[[ Exercise data, beginning ]]

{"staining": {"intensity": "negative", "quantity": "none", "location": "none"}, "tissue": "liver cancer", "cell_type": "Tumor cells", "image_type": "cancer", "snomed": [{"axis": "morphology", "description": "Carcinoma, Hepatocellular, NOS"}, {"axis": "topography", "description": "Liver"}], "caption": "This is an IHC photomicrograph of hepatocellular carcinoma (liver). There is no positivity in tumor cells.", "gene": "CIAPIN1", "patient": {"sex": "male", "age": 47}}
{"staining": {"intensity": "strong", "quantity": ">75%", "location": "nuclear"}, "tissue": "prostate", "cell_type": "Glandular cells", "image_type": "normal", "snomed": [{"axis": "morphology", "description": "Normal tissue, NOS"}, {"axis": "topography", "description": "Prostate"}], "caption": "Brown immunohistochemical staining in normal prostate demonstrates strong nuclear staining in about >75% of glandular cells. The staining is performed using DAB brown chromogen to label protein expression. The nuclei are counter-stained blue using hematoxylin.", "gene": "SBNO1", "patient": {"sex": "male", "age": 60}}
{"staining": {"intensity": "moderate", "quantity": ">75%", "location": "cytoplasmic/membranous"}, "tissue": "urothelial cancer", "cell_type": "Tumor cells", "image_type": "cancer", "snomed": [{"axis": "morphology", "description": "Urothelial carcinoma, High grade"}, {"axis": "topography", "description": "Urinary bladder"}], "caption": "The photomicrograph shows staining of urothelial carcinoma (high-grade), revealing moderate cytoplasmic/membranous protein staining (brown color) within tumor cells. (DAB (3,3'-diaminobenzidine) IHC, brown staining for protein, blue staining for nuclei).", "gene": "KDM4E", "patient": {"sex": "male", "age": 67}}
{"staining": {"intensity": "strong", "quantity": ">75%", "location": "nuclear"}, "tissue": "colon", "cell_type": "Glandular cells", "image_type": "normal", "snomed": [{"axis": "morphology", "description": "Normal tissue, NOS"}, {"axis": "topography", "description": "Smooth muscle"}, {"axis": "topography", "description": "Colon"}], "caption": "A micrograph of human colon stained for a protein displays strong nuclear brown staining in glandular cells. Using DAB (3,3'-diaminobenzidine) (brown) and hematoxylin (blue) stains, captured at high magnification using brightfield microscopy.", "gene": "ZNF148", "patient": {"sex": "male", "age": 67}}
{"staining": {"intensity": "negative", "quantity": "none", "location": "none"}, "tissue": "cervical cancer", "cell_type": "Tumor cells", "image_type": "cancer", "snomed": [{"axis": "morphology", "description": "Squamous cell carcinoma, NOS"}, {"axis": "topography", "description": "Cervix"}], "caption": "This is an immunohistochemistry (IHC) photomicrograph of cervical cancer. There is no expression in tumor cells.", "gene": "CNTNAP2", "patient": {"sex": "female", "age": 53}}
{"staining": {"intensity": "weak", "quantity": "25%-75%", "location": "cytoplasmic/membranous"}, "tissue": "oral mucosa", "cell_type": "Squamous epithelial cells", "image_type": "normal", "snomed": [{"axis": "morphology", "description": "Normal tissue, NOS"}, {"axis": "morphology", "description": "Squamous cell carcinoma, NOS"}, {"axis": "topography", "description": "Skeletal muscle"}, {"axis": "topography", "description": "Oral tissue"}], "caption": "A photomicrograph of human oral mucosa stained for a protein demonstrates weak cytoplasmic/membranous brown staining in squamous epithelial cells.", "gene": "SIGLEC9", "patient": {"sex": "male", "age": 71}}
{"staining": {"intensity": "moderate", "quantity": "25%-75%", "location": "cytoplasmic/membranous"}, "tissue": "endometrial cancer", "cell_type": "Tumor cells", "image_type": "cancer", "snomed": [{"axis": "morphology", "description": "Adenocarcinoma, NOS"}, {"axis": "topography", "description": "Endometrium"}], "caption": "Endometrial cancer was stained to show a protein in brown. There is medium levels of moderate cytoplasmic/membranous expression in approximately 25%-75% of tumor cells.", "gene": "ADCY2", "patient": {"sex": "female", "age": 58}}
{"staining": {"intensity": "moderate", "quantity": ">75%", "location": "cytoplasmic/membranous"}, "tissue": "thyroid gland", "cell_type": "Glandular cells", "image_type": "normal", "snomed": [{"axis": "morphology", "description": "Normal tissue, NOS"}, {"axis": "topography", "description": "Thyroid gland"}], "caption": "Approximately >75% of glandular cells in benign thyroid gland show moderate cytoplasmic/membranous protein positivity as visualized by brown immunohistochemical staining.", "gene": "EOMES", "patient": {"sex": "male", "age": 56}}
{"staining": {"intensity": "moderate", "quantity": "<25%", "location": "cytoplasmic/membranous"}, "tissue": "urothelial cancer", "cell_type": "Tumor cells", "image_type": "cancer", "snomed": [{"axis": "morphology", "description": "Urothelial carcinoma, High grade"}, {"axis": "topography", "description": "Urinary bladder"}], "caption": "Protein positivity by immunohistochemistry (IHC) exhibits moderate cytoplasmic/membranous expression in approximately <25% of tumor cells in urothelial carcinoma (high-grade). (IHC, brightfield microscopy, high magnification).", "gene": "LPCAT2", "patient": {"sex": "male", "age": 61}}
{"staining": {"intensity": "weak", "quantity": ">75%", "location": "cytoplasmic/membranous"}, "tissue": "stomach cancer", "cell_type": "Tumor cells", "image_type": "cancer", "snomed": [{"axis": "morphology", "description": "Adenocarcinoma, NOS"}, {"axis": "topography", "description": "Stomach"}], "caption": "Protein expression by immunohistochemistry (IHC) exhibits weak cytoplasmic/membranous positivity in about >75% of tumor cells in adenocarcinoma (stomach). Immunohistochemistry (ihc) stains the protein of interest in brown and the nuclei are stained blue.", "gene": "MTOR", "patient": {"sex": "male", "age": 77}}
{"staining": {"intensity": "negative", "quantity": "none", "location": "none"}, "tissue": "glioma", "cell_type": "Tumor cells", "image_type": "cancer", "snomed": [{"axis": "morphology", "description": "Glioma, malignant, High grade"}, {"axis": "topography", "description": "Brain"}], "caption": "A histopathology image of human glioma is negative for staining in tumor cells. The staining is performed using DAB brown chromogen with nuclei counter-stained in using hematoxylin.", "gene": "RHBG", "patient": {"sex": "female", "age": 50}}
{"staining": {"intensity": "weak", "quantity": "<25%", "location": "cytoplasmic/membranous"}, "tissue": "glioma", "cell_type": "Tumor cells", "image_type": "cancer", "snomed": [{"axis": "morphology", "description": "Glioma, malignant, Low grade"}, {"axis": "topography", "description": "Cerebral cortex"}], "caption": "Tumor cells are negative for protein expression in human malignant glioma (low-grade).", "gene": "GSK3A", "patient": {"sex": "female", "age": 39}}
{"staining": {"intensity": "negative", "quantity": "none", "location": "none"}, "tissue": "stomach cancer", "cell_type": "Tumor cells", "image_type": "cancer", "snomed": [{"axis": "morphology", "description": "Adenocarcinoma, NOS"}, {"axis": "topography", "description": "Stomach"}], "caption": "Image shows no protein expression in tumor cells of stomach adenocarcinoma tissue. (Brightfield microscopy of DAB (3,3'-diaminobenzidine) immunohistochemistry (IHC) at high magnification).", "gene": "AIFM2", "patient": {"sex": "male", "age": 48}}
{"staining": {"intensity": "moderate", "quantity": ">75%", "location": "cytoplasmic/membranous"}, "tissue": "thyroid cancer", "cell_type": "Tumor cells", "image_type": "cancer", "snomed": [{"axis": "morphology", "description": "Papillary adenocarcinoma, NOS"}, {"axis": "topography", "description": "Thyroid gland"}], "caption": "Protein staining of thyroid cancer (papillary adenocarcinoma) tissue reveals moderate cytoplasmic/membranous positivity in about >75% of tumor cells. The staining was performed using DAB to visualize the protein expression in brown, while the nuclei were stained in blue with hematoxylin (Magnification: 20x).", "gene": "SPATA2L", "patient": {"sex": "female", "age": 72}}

[[ Exercise data, end ]]

What you are asked to do » Within the data above, how many lines include the string "strong"? Only the number is required.

Solution » 2